## What this exercise asks
(1) The passage on lone shooters says these people "visualized" certain groups. List each of those groups.
(2) Take the passage on lone shooters further, starting after its final sentence about John Brown at Harper's Ferry.

## Reading passage

They each (and this is the average lone shooter profile) lived out of the loop, fantasizing, contemplating their violence, convinced of their own untapped greatness, consumed by perceived grievances, determined to wreak vengeance, believing they were acting out of principle. They visualized vile Jews, iniquitous politicians, their degenerate classmates, conceiving of each as reasons for their loneliness and their misery; they saw conspiracies ordered exactly against their person.
Their bloody ire falls as it may, without any reference at all to party affiliation: the do not act for Democrats, nor Republicans, or enslaved person. Nor do they think of the consequences that may fall on others by what they do. The first man killed by John Brown at Harper’s Ferry was a freed black man, an irony Brown could not grasp.

## Input data
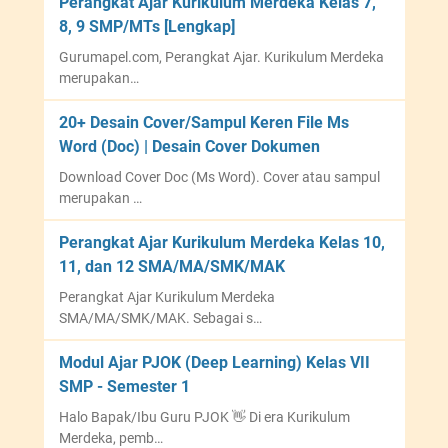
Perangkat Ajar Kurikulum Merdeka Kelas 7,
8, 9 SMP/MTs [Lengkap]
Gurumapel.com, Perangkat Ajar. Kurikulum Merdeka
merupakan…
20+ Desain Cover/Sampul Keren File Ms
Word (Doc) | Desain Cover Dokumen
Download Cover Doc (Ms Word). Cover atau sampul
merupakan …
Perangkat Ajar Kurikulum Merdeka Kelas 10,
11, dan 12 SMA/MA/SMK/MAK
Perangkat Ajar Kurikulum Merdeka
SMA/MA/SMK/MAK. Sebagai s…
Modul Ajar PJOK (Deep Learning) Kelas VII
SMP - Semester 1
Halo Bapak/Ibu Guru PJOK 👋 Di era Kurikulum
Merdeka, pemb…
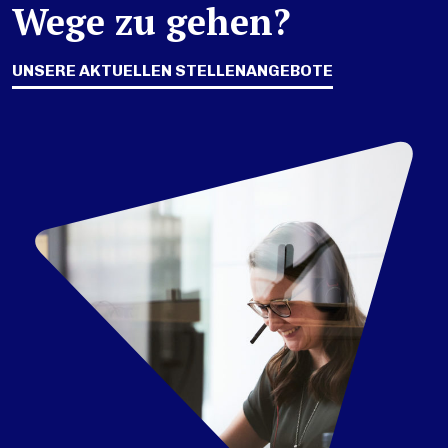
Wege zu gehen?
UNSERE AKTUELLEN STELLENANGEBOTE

...

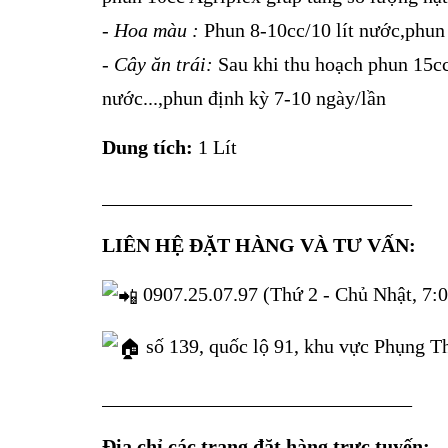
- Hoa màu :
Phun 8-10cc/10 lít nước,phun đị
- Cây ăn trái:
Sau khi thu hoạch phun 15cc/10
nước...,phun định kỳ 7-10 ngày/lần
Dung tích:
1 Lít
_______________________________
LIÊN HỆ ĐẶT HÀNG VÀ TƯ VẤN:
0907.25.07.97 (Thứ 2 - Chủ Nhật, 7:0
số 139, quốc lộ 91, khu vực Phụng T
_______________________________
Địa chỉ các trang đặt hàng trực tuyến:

---

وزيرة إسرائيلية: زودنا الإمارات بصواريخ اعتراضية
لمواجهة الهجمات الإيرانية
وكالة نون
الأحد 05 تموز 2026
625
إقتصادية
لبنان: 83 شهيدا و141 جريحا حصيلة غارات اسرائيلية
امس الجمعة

## Answers by item number
(1) vile Jews, iniquitous politicians, their degenerate classmates

(2)
The only referent was anger toward at what upset them beyond the capacity of their own rationality. These killers were deeply broken individuals. They spent their hoarded cache of evil indiscriminately. Had the price of milk aroused them, they would have been shooting at milk trucks and assassinating state fair dairy queens. There is something in here about the mystery of evil, the reality of sin permeating human life.
But people who seek left or right partisan advantage in the actions of profoundly disturbed persons are entirely predictable, and little more than pitiful for compounding the sin of one and projecting responsibility upon another.